An amount of Rs78 billion has been proposed for the PSDP administered by the finance ministry. This includes Rs65 billion for security enhancement and relief for the temporarily displaced persons affected by Operation Zarb-e-Azb.
However, this spending falls under the current expenditure but the government has clubbed it with development, which has diverted a significant portion of the budget for non-development activities.
The Ministry of National Health Services, Regulations and Coordination has been given only Rs13.4 billion against Rs25 billion in this fiscal year. The Kashmir Affairs & Gilgit-Baltistan Division will get Rs44.6 billion in the next fiscal year.
Higher Education Commission’s development budget has been cut to Rs29 billion from Rs46.7 billion in the outgoing fiscal year.
The planning ministry will get Rs8 billion against Rs27.5 billion in the outgoing fiscal year.
For the PM Youth Development Initiative, Rs10 billion has been proposed and Rs2 billion has been proposed for the Clean Green Pakistan Movement – another initiative of Prime Minister Imran Khan.

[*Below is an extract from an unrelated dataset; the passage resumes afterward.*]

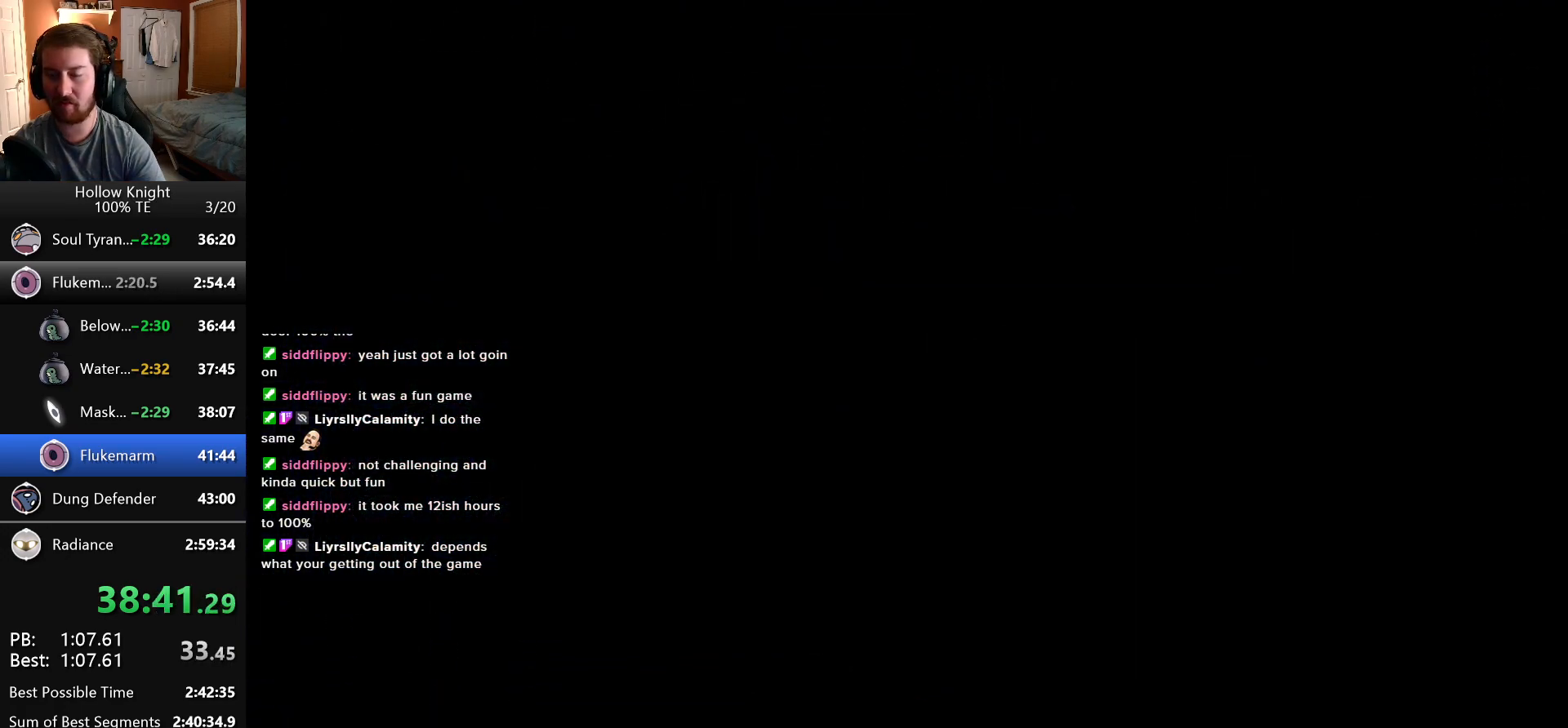
{"keys": ["right"], "events": []}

The Interior Division has been given Rs9.8 billion. The Pakistan Atomic Energy Commission has been given Rs24.4 billion against Rs30.4 billion in the outgoing fiscal year.

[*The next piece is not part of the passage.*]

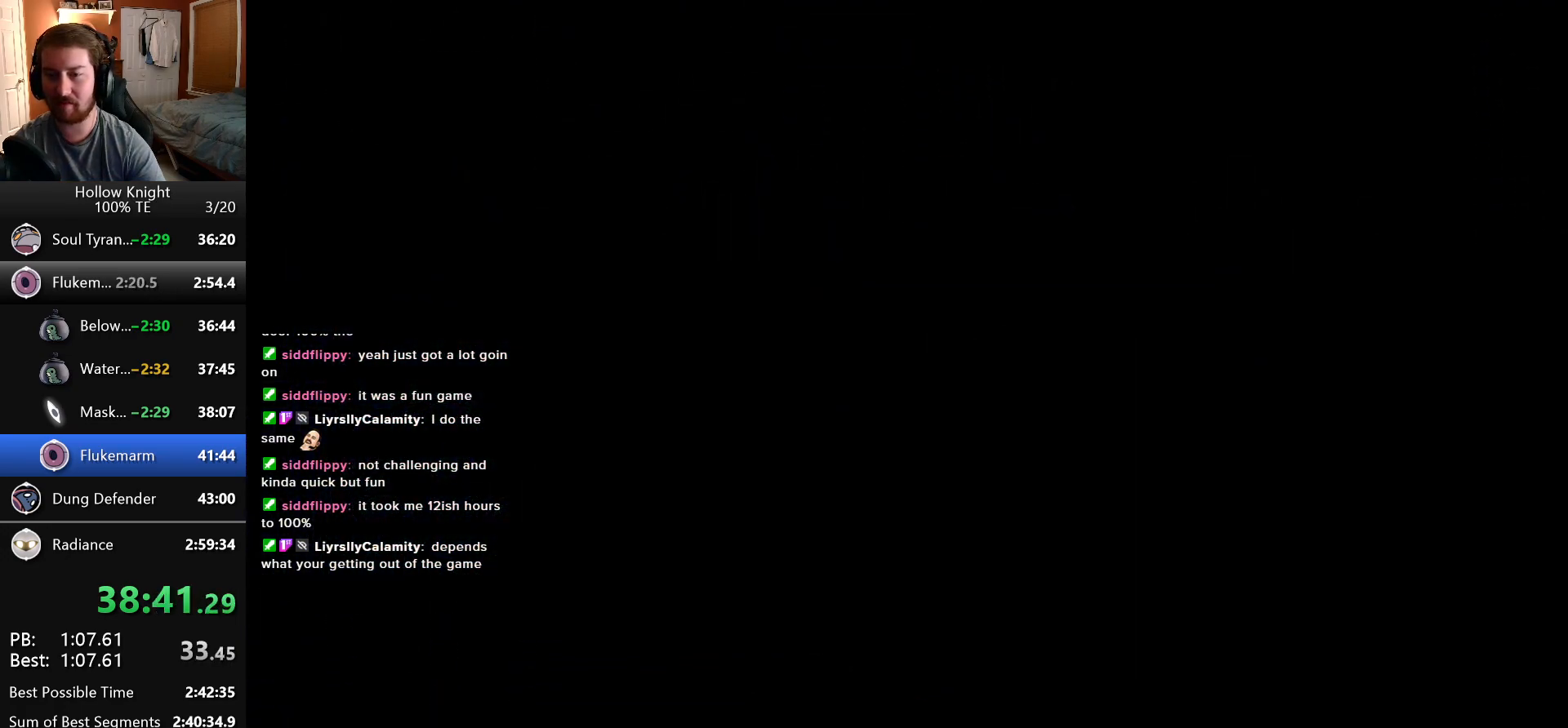
{"keys": ["right"], "events": []}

An amount of Rs48 billion has been given for the Fata development plan. The finance ministry will get Rs36.8 billion in the new budget, mainly for projects being undertaken in provinces by the federal government.
The information technology ministry will get Rs7.4 billion this time and the maritime affairs ministry has been allocated Rs3.6 billion in the budget.
The government has proposed an allocation of Rs83 billion for China-Pakistan Economic Corridor (CPEC) projects in the next budget, which appears insufficient due to the inclusion of more schemes in the CPEC portfolio, which has now ballooned to Rs1.3 trillion.
The PTI government has decided to include five more CPEC-related projects in the PSDP. It has made first phase of the delayed Mainline-I project of Pakistan Railways part of the PSDP. The total cost of this scheme is estimated at Rs324.6 billion.
The total cost of CPEC projects has gone up to Rs1.3 trillion, of which Rs524 billion has already been spent in the past three years. The remaining financing for these projects is estimated at Rs734 billion.